It’s hailing.
My parents left, they took my little brother again.
Last night I relapsed and my left thigh looks like plaid.
I’m scared.
I can’t not talk to anyone. But, no one really knows me here…
two weeks ago, 10/04.. My dad and I got in a fight about me getting glasses…
He got mad because I should have gotten them when everybody else in the family did. When I pointed out the fact that he bragged about his 20/20 vision for years, and yet he JUST got glasses in June. He hit me.. twice. When I tried to runaway he chased me then shoved me…. I filed a DCFS case against him the next day.  Now my parents won’t speak to me. They’ve called and facebooked relatives and told them what a destructive person I am.  Truth is I am not destructive, I’m Bipolar.  Things are harder for me, they don’t understand that.  My mom and I have been fighting for YEARS now and she holds my cutting over my head… She’s always going on about how SHE has to hide medications and lock up the knives because I’M a bad person. My dad doesn’t do shit. Lately the only thing I can get from him is a hand gesture. My little brother is caught in the middle but he loves me. He hates that they are making him stay away from me. My sister is in college.. my parents got to her first but she doesn’t care she says “it will blow over.”.

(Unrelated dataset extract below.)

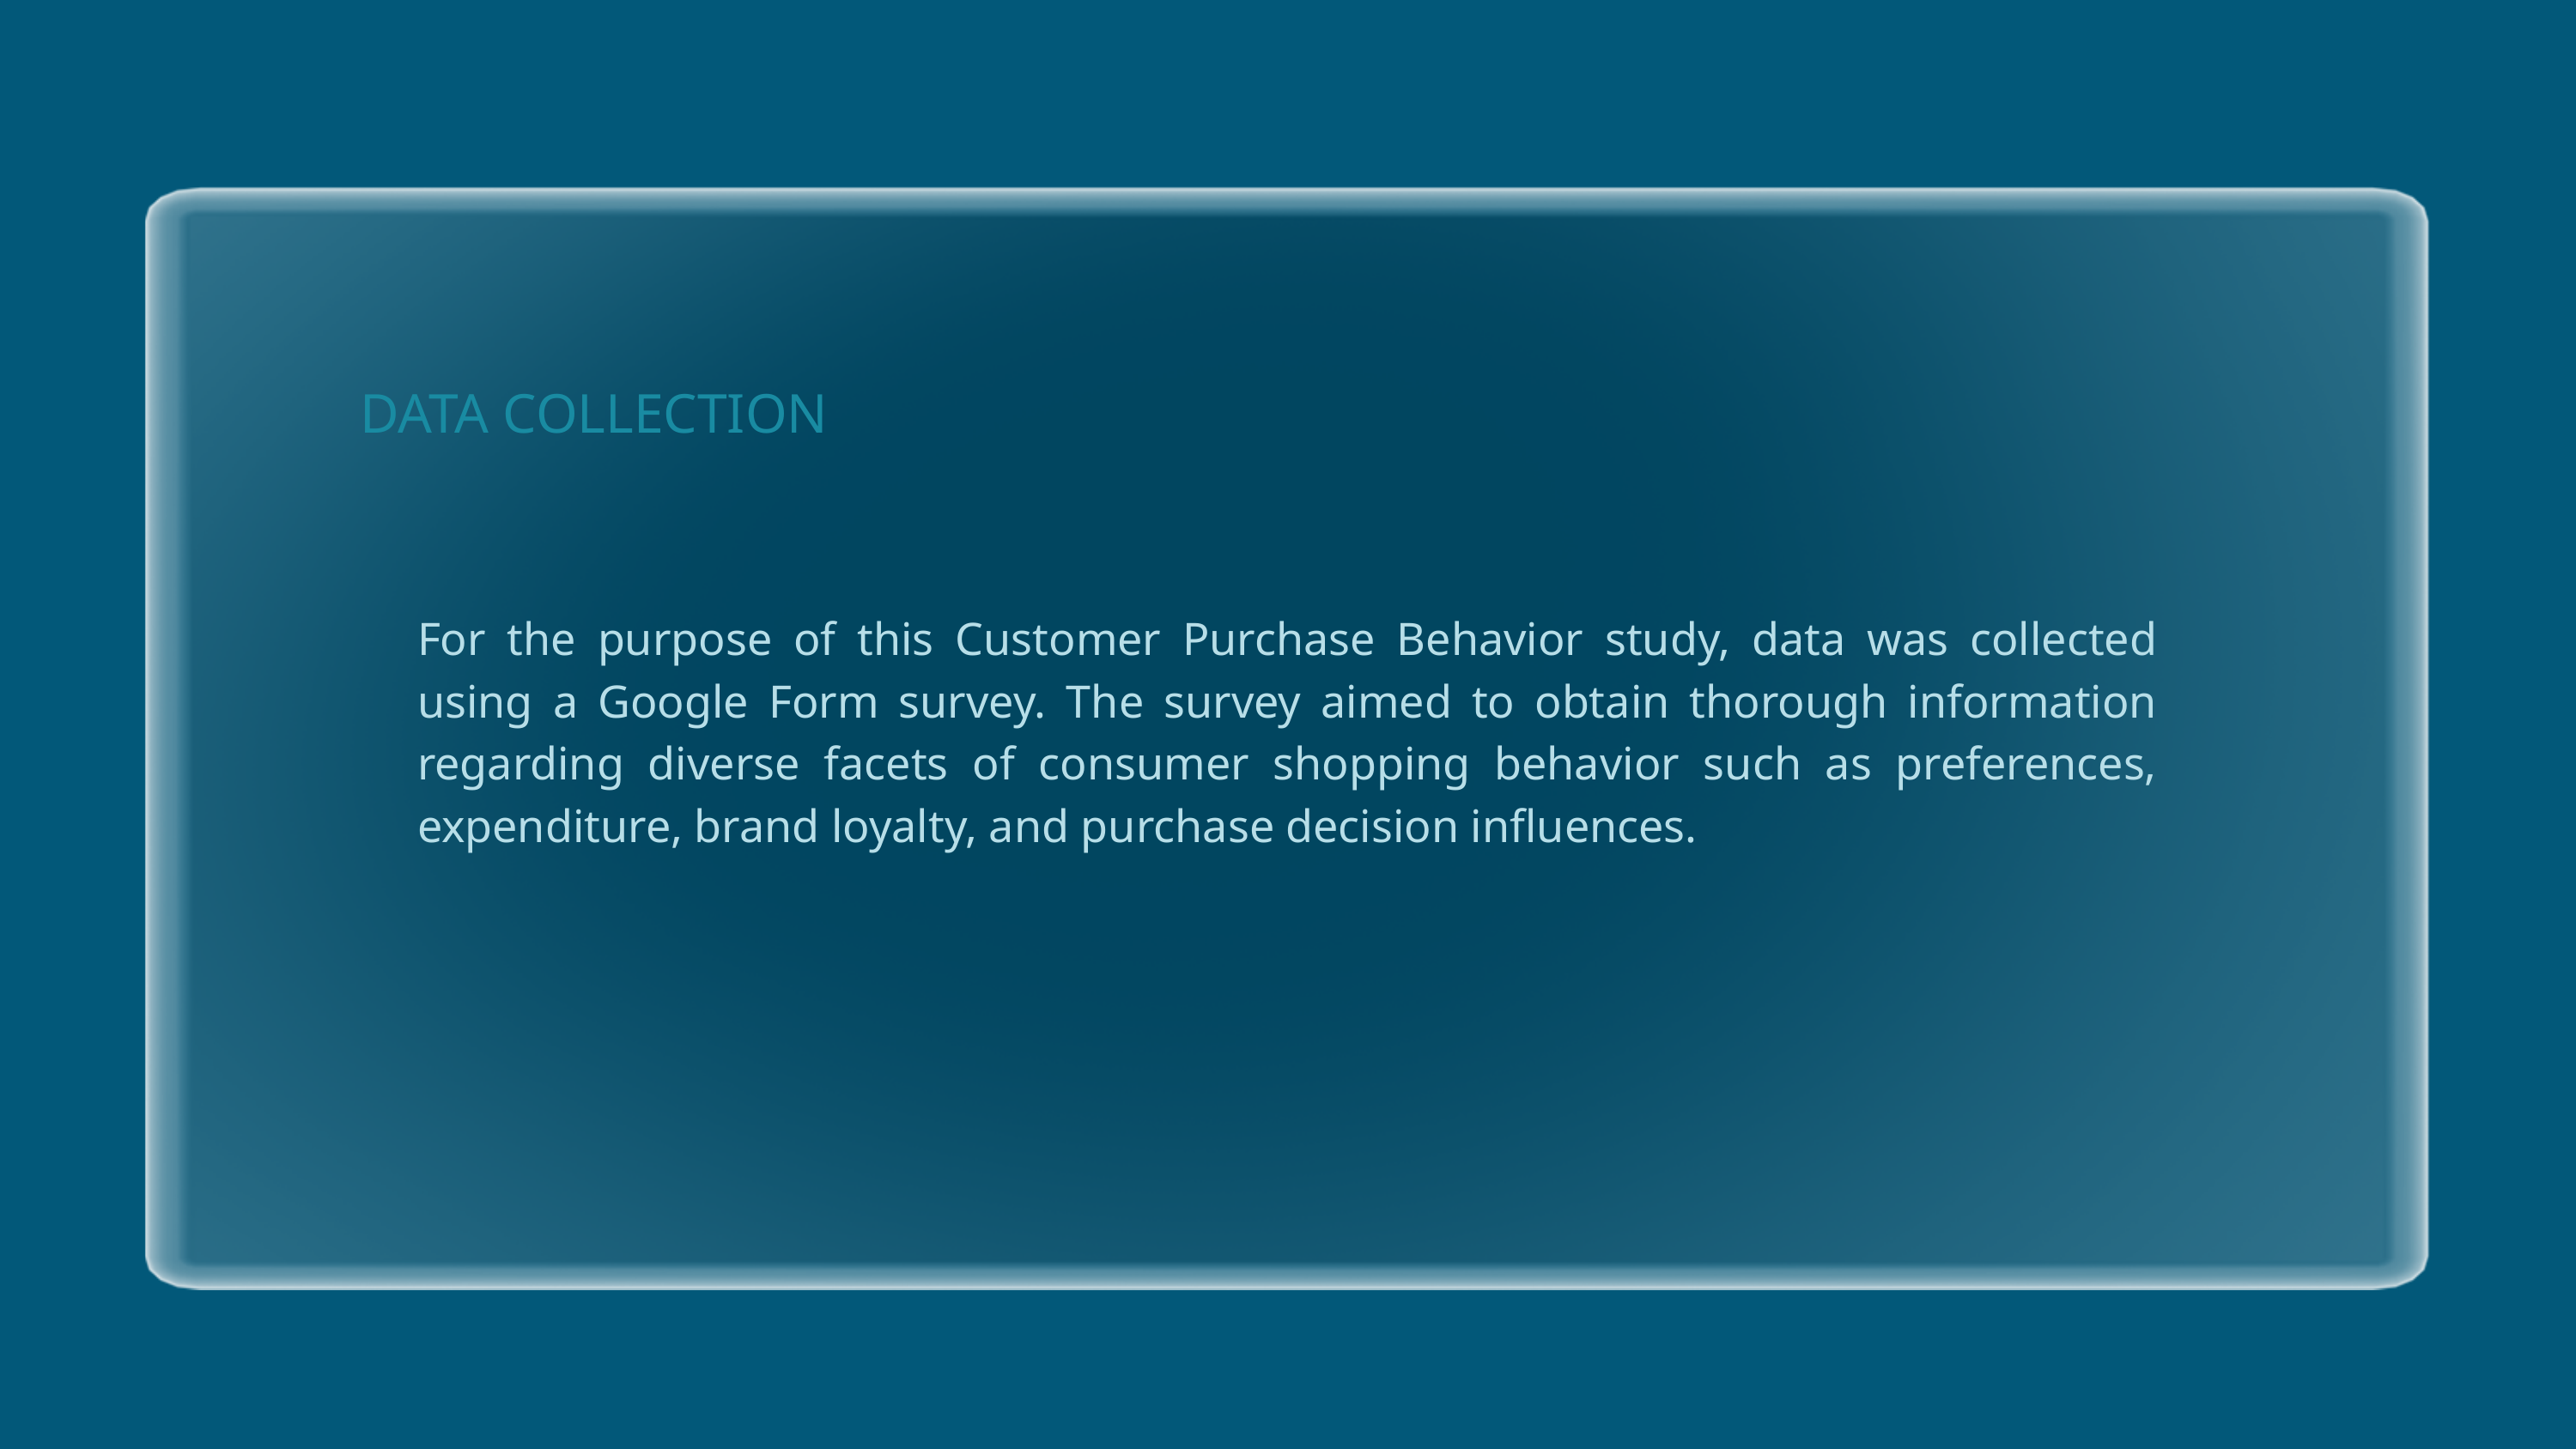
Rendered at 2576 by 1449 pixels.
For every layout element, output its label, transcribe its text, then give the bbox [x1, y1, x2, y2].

I’m heading towards a really bad low… I can feel it… Â I can’t stop the anxiety anymore, I’m crying all the time, I’m angry.
I just want it to stop!!
4 comments
I so wish I could help. I wish I could do something to make you feel better, wish I could just hug you and take your pain away.
But I can’t.
If you ever want someone just to vent to, or someone to talk to, feel free to drop me a line. I probably won’t even be much good, but I’ll listen.
My email address is brl.cents@gmail.com
I may take you up on that.
Stay strong, it sounds stupid right now I bet. But it will be okay. I used to fight all the time with my Ex step father. He always was messing with me. ALWAYS! There was never a time when things were just…quiet. Or calm, it always had to be a war zone.

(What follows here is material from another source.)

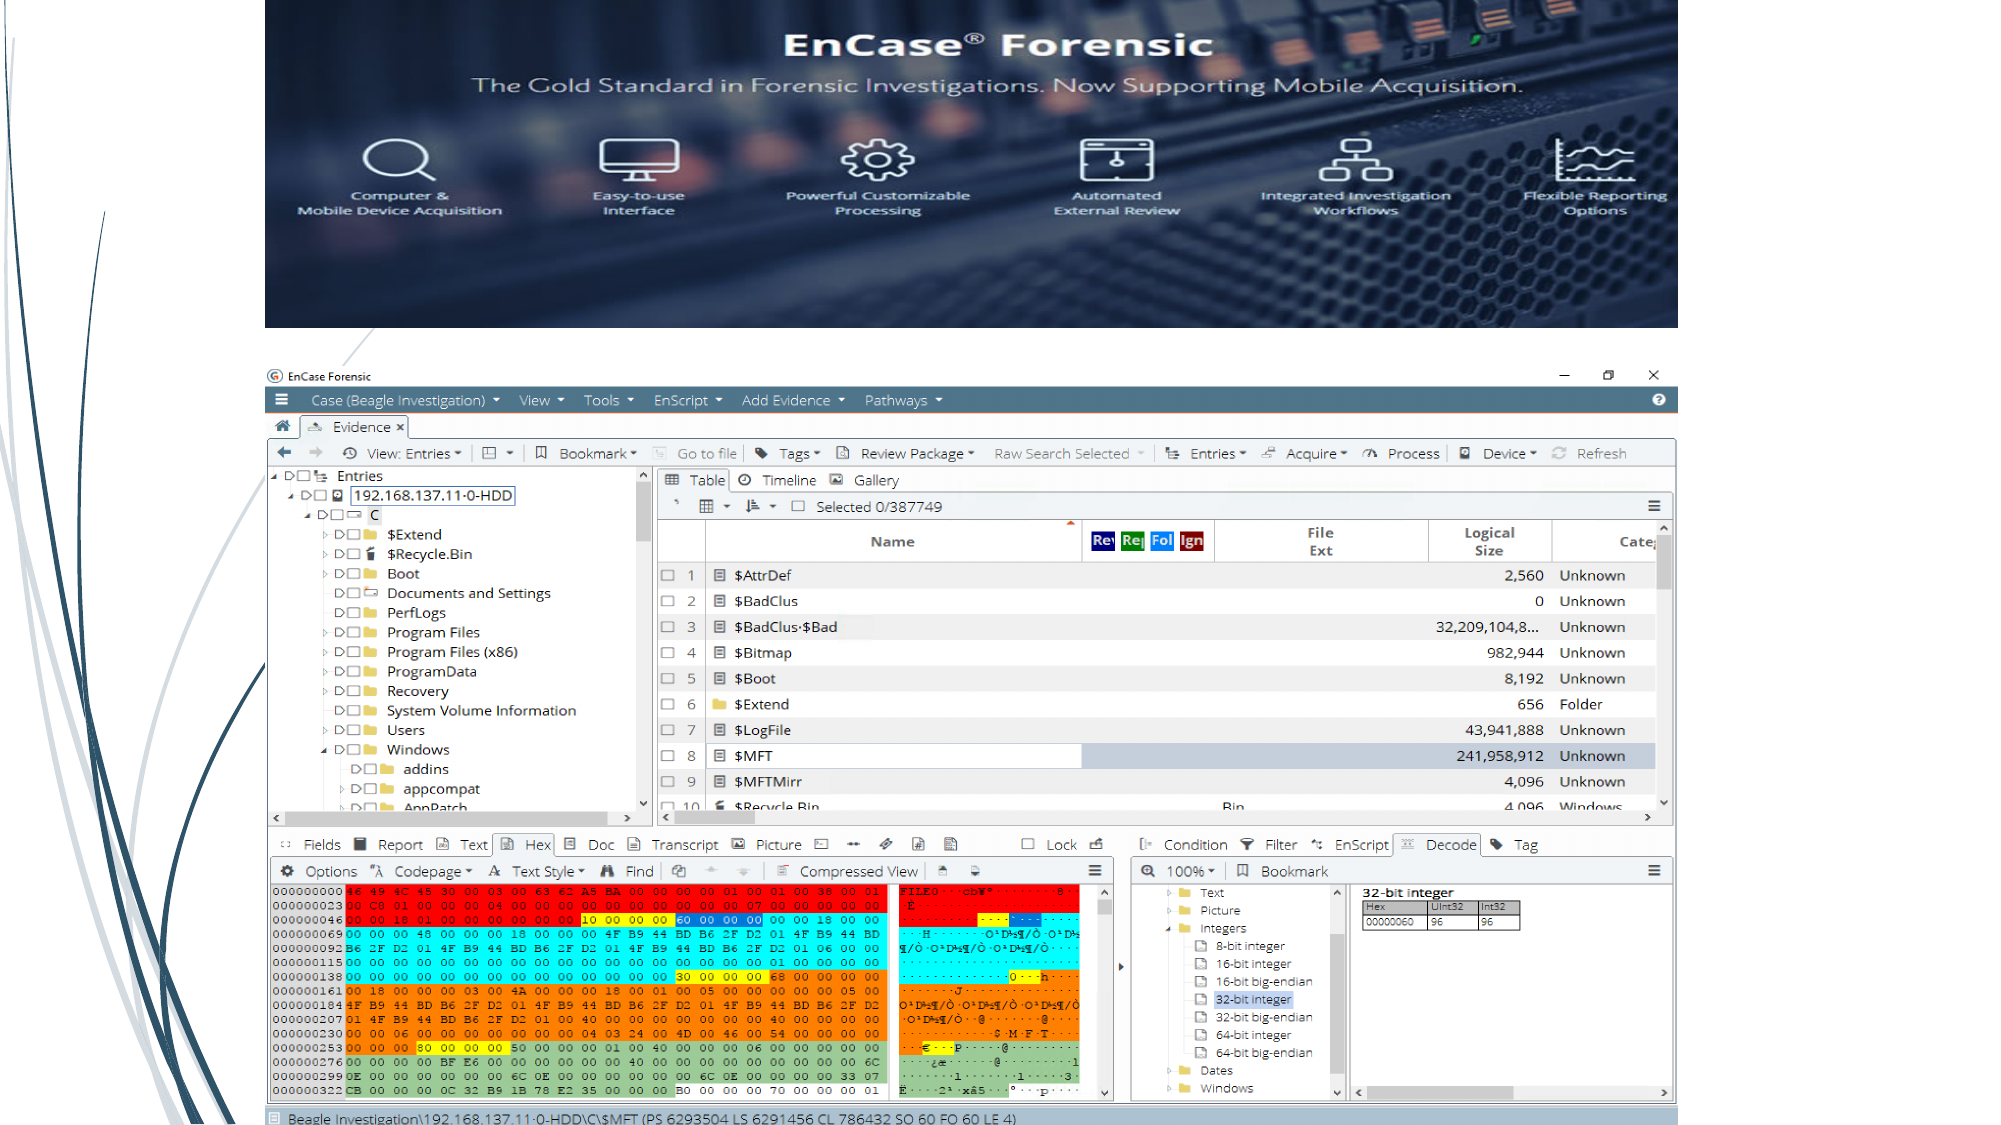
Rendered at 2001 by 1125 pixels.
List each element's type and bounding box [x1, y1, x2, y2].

picture [265, 0, 1678, 328]
picture [265, 366, 1678, 1125]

Many months ago I wrote a post on here that describes some of what might be your situation.
I have reprinted it for you in the hopes you will see that you are not to blame;
the Symptom Bearer
he sat angrily in his room, alone. He could hear them all talking downstairs. He knew they were all talking about him, it was always him!
Always your fault they chided him, you ruin everything.
In his family of 2 sisters and 2 brothers he was always the one in trouble, poor marks in school, always at the doctor, always in trouble somehow.
He was the Symptom Bearer.
Families are complex groups called systems. Even the simplest one parent one child family has a family system. A family system is made up of the unspoken rules and secrets of each family. Your family system can follow you into school and community.
All families have at least some dysfunction and all families have a family system that keeps each family member in their place, in their role. Some families have a drunk father, or abusive mother, or molesting uncle. These perpetrators are often kept as family secrets. Keeping the secret is a big part of the family system, no one is supposed to know.
In families with a higher level of dysfunction one person often takes on the role of hurting and acting out on behalf of the other family members. They become the scapegoat or the black sheep of the family. They are the ones who are always sick, in trouble have poor grades, become suicidal.
They are the Symptom Bearer.
They bear the brunt of all of the family pain.
They are often the children in families with dysfunction.
If they try to change, the family will try to stop them. Without even knowing. The family system will try to keep everyone in their role.
If you come out to your family as gay, you will upset the system.
If you try to get sober, you will upset the system.
If you try to stop sexual abuse, you will upset the system.
You, yes you, are not on this website by accident.
If you are struggling in school, and in your family, if you are now an adult who did struggle, there is a good chance that you are the Symptom Bearer of your family.
It all seems like your fault, they might even say its your fault. But it’s everyone’s fault. Not just yours.
You are like the tip of the iceberg and there is a lot more going on beneath the surface.
Is there hope?
Yes, there is always hope.
Your challenge is to fight against the family system, to tell the secrets, to get help, to survive and to thrive.
You can do it, I know you can.
How?
Because you are already the strongest one!
Think about it?
Why is it that when you all comment on each others posts here you all sound so strong, so caring, so heroic?
Because that’s who you are in real life.
It is only in your own family system that you have been made helpless.
But everywhere else, in the rest of the world , you are the triumphant, the resilient, the Children of Earth.